Congratulations, now you know it works for 1 of the 4 Billion+ combinations of 32 bits.
"Proof by Working Example" is not a rigorous proof technique by any stretch of the imagination.

If a ATtiny is used as a I2C Slave to send information, then perhaps it is possible to send the integer value of analogRead() and do the math on the Master.
In many situations it is possible to do the math with integers.
Below is my test with the float16 library:

// Testing float16 library
// https://github.com/RobTillaart/float16
// For: https://forum.arduino.cc/t/a-2-byte-float/1170014
// This Wokwi project: https://wokwi.com/projects/376313228108456961
#include <TinyDebug.h> // a feature of Wokwi, an internal serial output
#include <float16.h>
void setup()
{
Debug.begin();
Debug.println("Test sketch for float16");
int iterations = 20;
Debug.println(PiGregoryLeibniz16(iterations));
Debug.println(PiGregoryLeibniz32(iterations),10);
}
void loop() {}
// The Gregory-Leibniz method
float16 PiGregoryLeibniz16(int n)
{
float16 pi(1);
const float16 one(1);
const float16 two(2);
unsigned int count = 3;
for(int i=0; i<n; i++)
{
pi -= one / float16(count);
count += 2;
pi += one / float16(count);
count += 2;
}
return(float16(4)*pi);
}
// The Gregory-Leibniz method
float PiGregoryLeibniz32(int n)
{
float pi = 1.0;
unsigned int count = 3;
for(int i=0; i<n; i++)
{
pi -= 1.0 / (float) count;
count += 2.0;
pi += 1.0 / (float) count;
count += 2.0;
}
return(4.0 * pi);
}

What's that exponent worth in decimal? It allows for numbers roughly between E-4 to E+4.
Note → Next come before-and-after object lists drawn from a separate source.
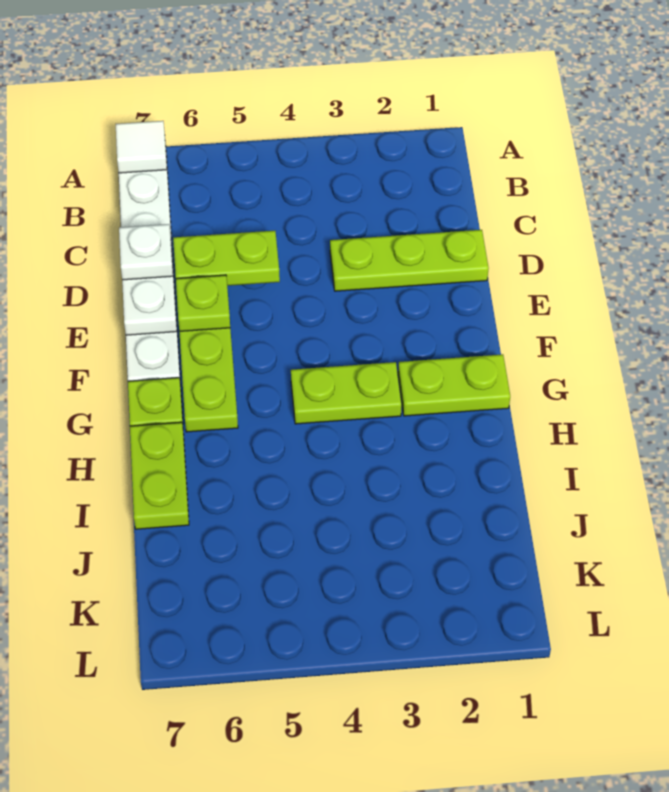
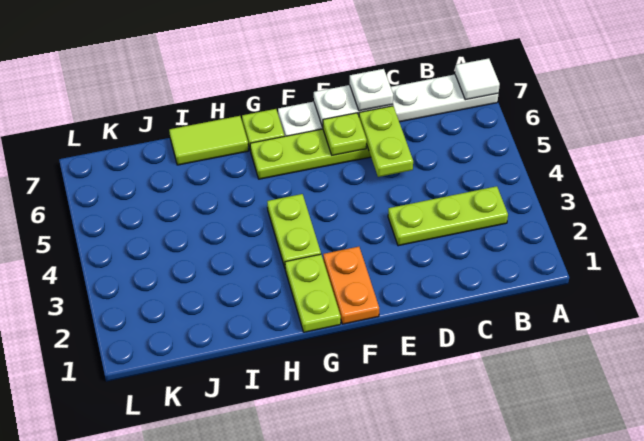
lime plate D1:D3 level 1 -> lime plate B3:D3 level 1
none -> orange plate F1:F2 level 1
lime plate H7:I7 level 1 -> lime tile H7:I7 level 1

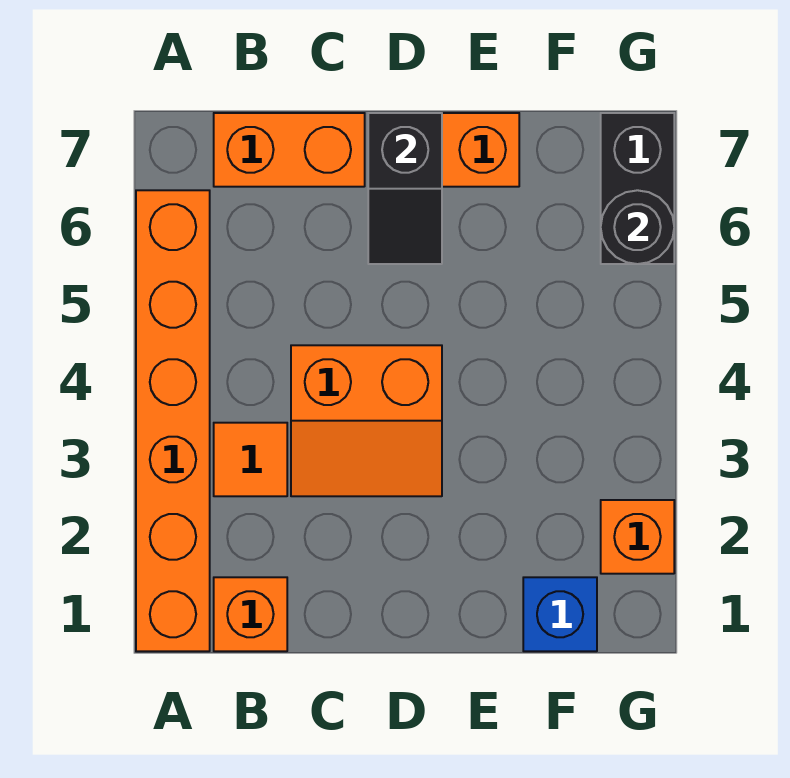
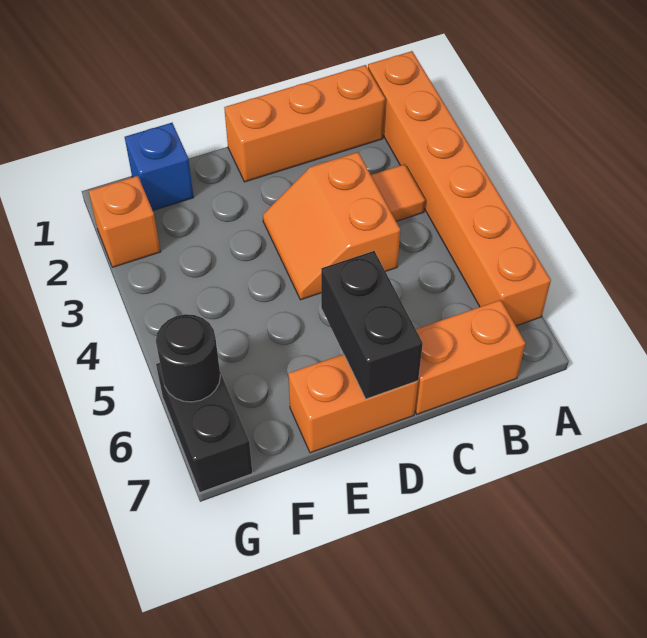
orange brick B1 level 1 -> orange brick B1:D1 level 1
orange slope C3:D4 level 1 top 4 -> orange slope C3:D4 level 1 top C
black slope D6:D7 level 2 top 7 -> black brick D6:D7 level 2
For more significant digits or higher exponents I've developed a floating exponent format, with up to 13 bits significand and 8 bits exponent as opposed to only 11 and 5 bits of 16 bit IEEE 754 numbers.

The maximum representable value is (2−2^−10) × 2^15 = 65504.

So what?

FP16 is used extensively in neural networks and computer graphics in applications where speed is much more important than accuracy. Multiplication and division are an order of magnitude or more faster than with 32 or 64 bit floats.

They represent a reasonable number of useful fractions as well as whole numbers.

Really "whole" numbers extend to 2047 with 11 bits. All numbers above that can not be incremented by 1 because the difference between adjacent numbers (precision) becomes 2 or more.

To obtain the real value (0.333325195) from the binary16 value (0x3555), can I use the following template/formula? If yes, then what will be the value for m? (It was 127 for binary32 format.)